We also presented a novel finding in which macular and GCIPL thickness were positively associated with self-reported outcomes in healthy eyes, independent of individual’s vision status. One study looked at the correlation between foveal morphology and visual function in participants with neovascular age-related macular degeneration18. They reported an inverted U-shaped correlation between central foveal thickness and visual function, assessed using National Eye Institute Visual Function Questionnaire (VFQ) scores, with best visual function peaking at 220 µm of macular thickness. In contrast, our study evaluated healthy eyes and further took into account a range of potential confounders including individual’s presenting vision status. This shows that, other than clinically measured vision status, macular and GCIPL thickness also potentially contributes to good visual functioning. In healthy eyes, macular thickness can possibly aid in other areas crucial for visual functioning such as depth perception, contrast sensitivity, stereo-acuity, and visual fields, further supporting the role of macular thickness as a factor associated with better visual functioning18,29. Overall, despite the statistically significant associations observed between macular parameters and visual functions, it should also be noted that the observed effect estimates were generally small. Hence, the clinical impact of these observed associations remained to be evaluated in future studies.

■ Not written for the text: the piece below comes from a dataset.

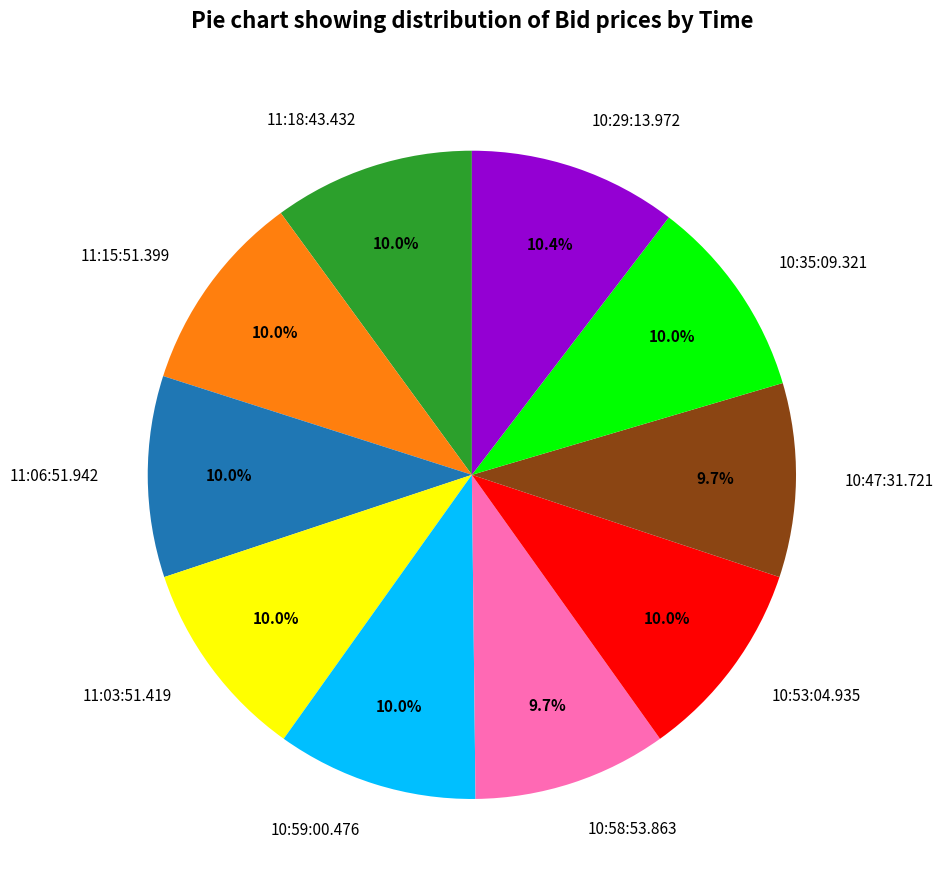

To the nearest percent, what percentage of the pie is 11:03:51.419?

10%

Strengths of our study include a large, multi-ethnic population. Furthermore, measurements were conducted comprehensively and according to a standardized protocol, allowing us to account for a range of potential confounders. Our study is limited by the lack of other parameters that measure quality of vision (e.g. contrast sensitivity) and information on temporality, which limits inference on causality between retinal layer thickness and visual outcome. Thus, future longitudinal studies in this aspect are still warranted. Our study was also limited by some missing responses on VF-11 questionnaire, which ranged from 0.4 to 36.4% by individual question. However, only three items related to difficulty in cooking, playing games and filling out lottery forms had missing responses of >20%. The higher missing rates in these 3 items were unlikely to have impacted our original findings substantially. Lastly, although the GCIPL thickness was measured using an elliptical annulus area at the macula, we acknowledge that the effect of retinal ganglion cell displacement at the macula was still not fully accounted for in our measurements, and might impact inner retina-related evaluation.

In conclusion, our study demonstrates that in an adult Asian population with healthy eyes, thicker macula and GCIPL were associated with better VA and better visual functioning. Our findings suggest that macular and GCIPL thickness parameters may be useful determinants for visual functions.